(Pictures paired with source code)
───
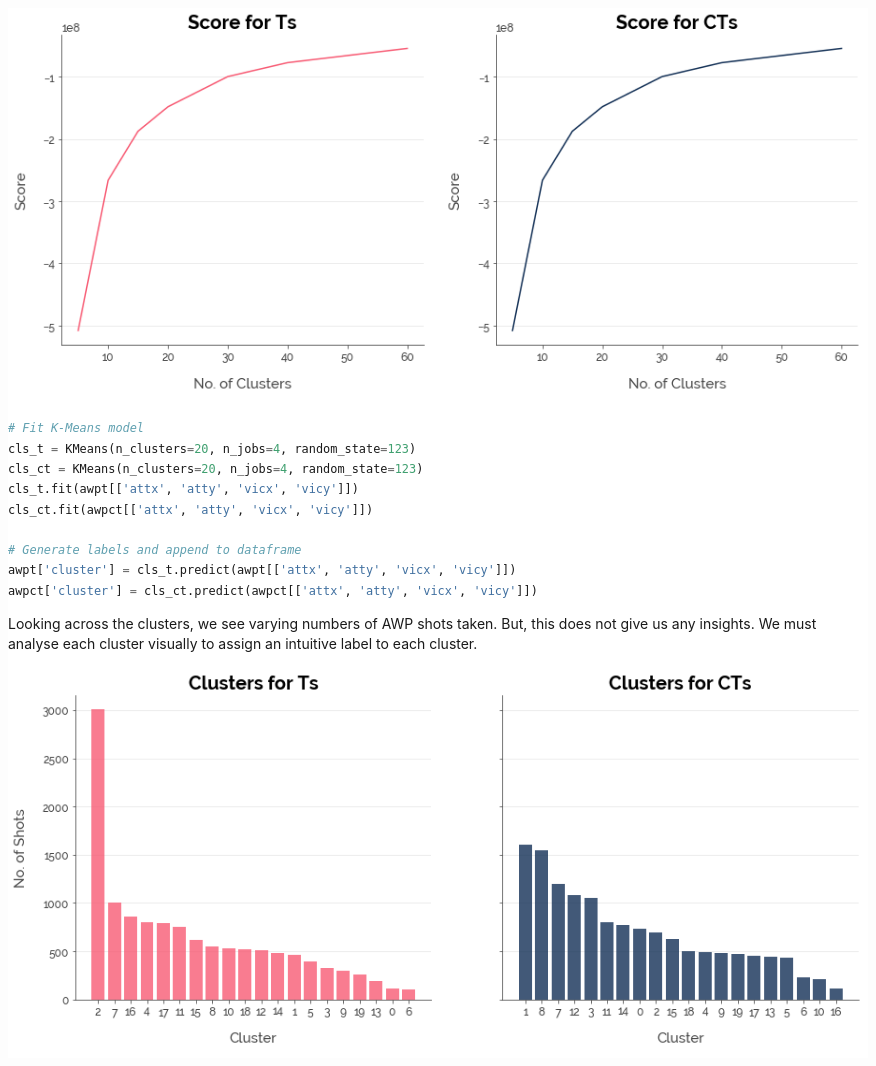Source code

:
 ```python
```


![png](../graphics/2019-04-14-csgo-analytics-part-2-awp-battlegrounds/output_11_0.png)



```python
# Fit K-Means model
cls_t = KMeans(n_clusters=20, n_jobs=4, random_state=123)
cls_ct = KMeans(n_clusters=20, n_jobs=4, random_state=123)
cls_t.fit(awpt[['attx', 'atty', 'vicx', 'vicy']])
cls_ct.fit(awpct[['attx', 'atty', 'vicx', 'vicy']])

# Generate labels and append to dataframe
awpt['cluster'] = cls_t.predict(awpt[['attx', 'atty', 'vicx', 'vicy']])
awpct['cluster'] = cls_ct.predict(awpct[['attx', 'atty', 'vicx', 'vicy']])
```

Looking across the clusters, we see varying numbers of AWP shots taken. But, this does not give us any insights. We must analyse each cluster visually to assign an intuitive label to each cluster.



![png](../graphics/2019-04-14-csgo-analytics-part-2-awp-battlegrounds/output_14_0.png)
───
What you should do ▸ Copy every record verbatim while leaving each picture out.

Solution to the exercise ▸
Source code

:
 ```python
```


![png](../graphics/2019-04-14-csgo-analytics-part-2-awp-battlegrounds/output_11_0.png)



```python
# Fit K-Means model
cls_t = KMeans(n_clusters=20, n_jobs=4, random_state=123)
cls_ct = KMeans(n_clusters=20, n_jobs=4, random_state=123)
cls_t.fit(awpt[['attx', 'atty', 'vicx', 'vicy']])
cls_ct.fit(awpct[['attx', 'atty', 'vicx', 'vicy']])

# Generate labels and append to dataframe
awpt['cluster'] = cls_t.predict(awpt[['attx', 'atty', 'vicx', 'vicy']])
awpct['cluster'] = cls_ct.predict(awpct[['attx', 'atty', 'vicx', 'vicy']])
```

Looking across the clusters, we see varying numbers of AWP shots taken. But, this does not give us any insights. We must analyse each cluster visually to assign an intuitive label to each cluster.



![png](../graphics/2019-04-14-csgo-analytics-part-2-awp-battlegrounds/output_14_0.png)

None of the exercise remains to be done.